In the latter case, execution of cell $c$ is immediately paused until $S_c[r]$ has completed.
\begin{algorithm}
\caption{\texttt{update\_dag}$(\mathcal N, c_0, w)$}
\label{alg:updateDag}
\begin{algorithmic}[1]
\Require{$\mathcal N$: A sequence of cells}
\Require{$c_0 \in \mathcal N$: A cell performing an unpredicted write}
\Require{$w$: The identifier of the unpredicted write}
\Ensure{$\forall c \in \mathcal N : \mathcal S_c$: Cached input scopes}
\Ensure{$\mathcal G$: An edge-list for the cell dependency DAG}
\For{$c \in \mathcal N$ s.t. $c > c_0$}
\State{$\mathcal S_c \leftarrow \mathcal S_c - \{\;w \rightarrow *\;\} \cup \{\;w \rightarrow c_0\;\}$}
\If{$w \in c.\texttt{reads}$}
\If{$c.\texttt{done} \vee c.\texttt{running}$}
\State{\texttt{abort}$(\mathcal N, c)$}
\EndIf
\State{$\mathcal G \leftarrow \mathcal G - \{\;c \rightarrow *\;\} \cup \{\; (c, \mathcal S[r])\;|\;r \in c.\texttt{reads}\;\}$}
\EndIf
\If{$w \in c.\texttt{writes}$}
\Return
\EndIf
\EndFor
\end{algorithmic}
\end{algorithm}
\begin{algorithm}
\caption{\texttt{abort}$(\mathcal N, c_0)$}
\label{alg:abort}
\begin{algorithmic}[1]
\Require{$\mathcal N$: A sequence of cells}
\Require{$c_0 \in \mathcal N$: A cell to abort}
\If{$c_0$.\texttt{running}}
\State{Abort $c_0$'s execution}
\ElsIf{$c_0$.\texttt{done}}
\State{Clear $c_0$'s results}
\For{$c$ s.t. $(c_0, c) \in \mathcal G$}
\State{\texttt{abort}$(\mathcal N, c)$}
\EndFor
\EndIf
\end{algorithmic}
\end{algorithm}
An unpredicted write from cell $c$ on identifier $r$ may redirect edges in the dependency DAG from another cell to $c$.

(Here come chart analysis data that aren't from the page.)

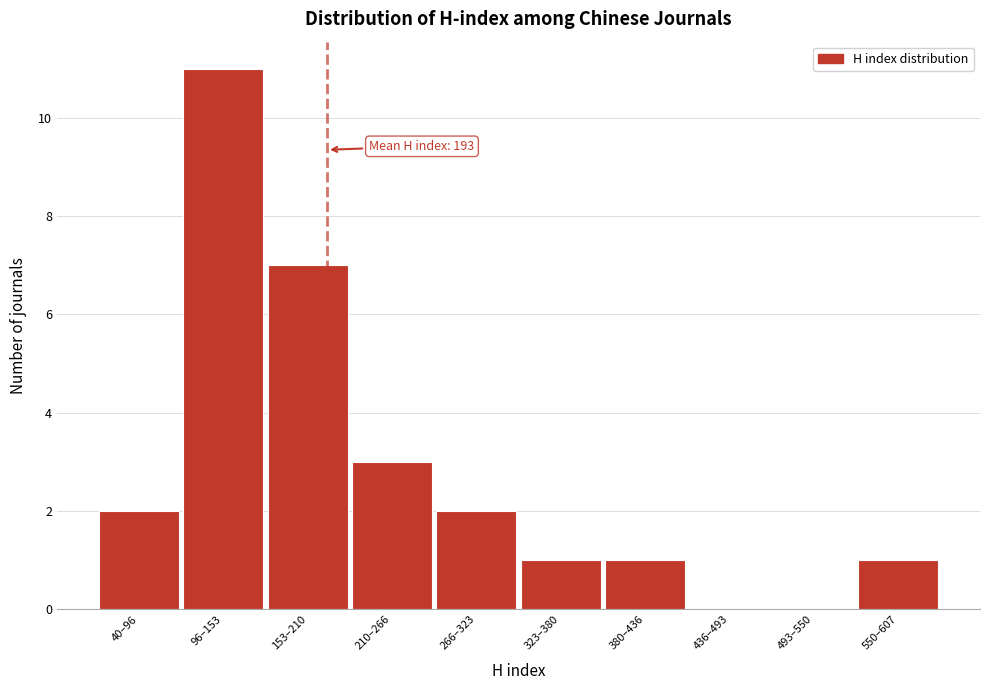

Reading right to left, what are all the values shown in this chart?

550–607=1	493–550=0	436–493=0	380–436=1	323–380=1	266–323=2	210–266=3	153–210=7	96–153=11	40–96=2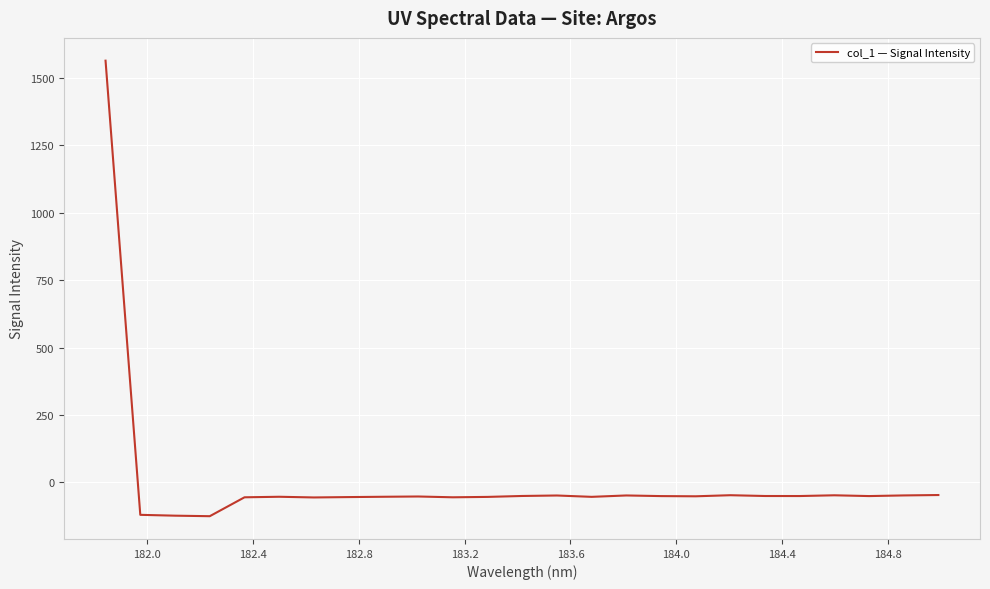

What is the maximum value shown in the chart?

1564.2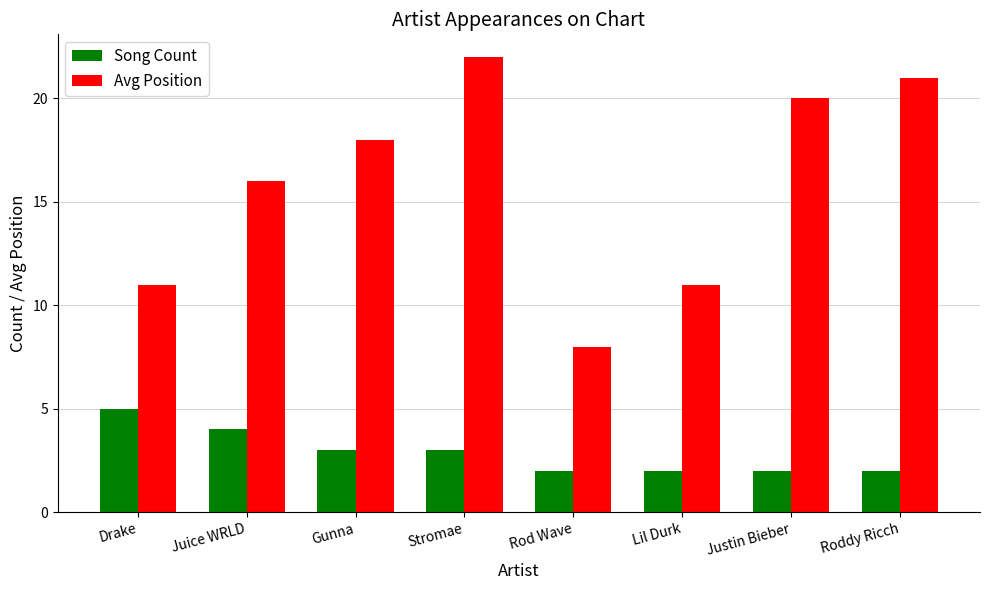

What is the sum of the Song Count values at Lil Durk and Rod Wave?

4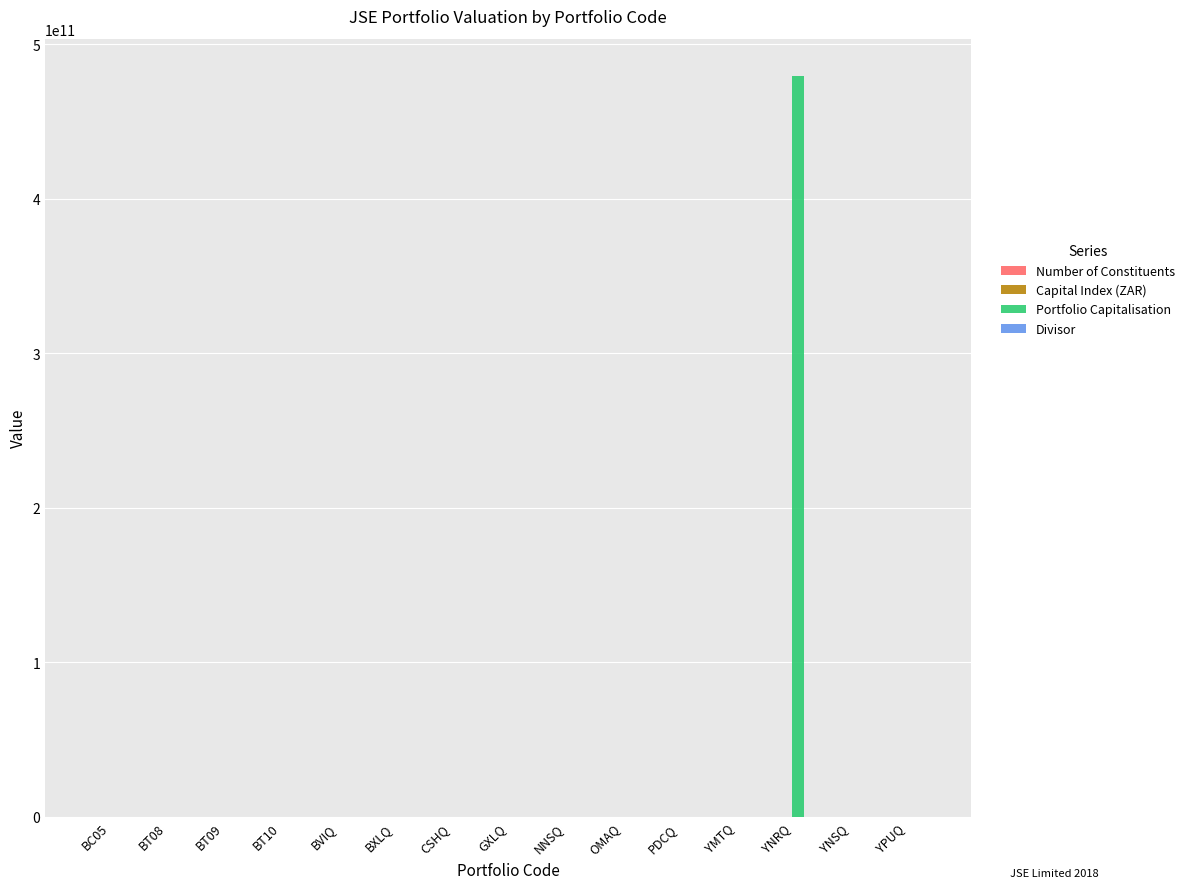

How many distinct data groups are displayed?

4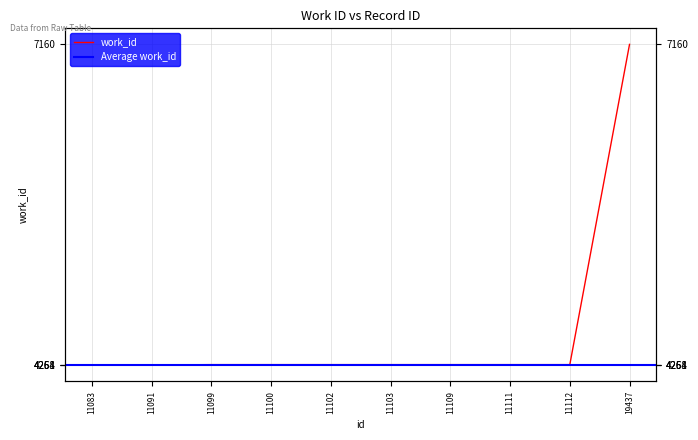

True or false: the data shows 4264 at 11100.

True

The process is summarized in \Cref{alg:updateDag}, which iterates through every cell following $c_0$ in order.
The iteration stops at the first cell (if one exists) to overwrite $w$ (line 7).
The cached scope for each cell is updated (line 2), removing prior writes to $w$ and adding $c_0$'s write.
If another cell reads the unpredicted $w$, the dependency DAG must be updated.
All out-edges from the cell are removed and recomputed (lines 6).
If the cell was already running or has already completed (lines 4-5), its execution is stopped, results are cleared, and any running dependencies are recursively aborted (\Cref{alg:abort}).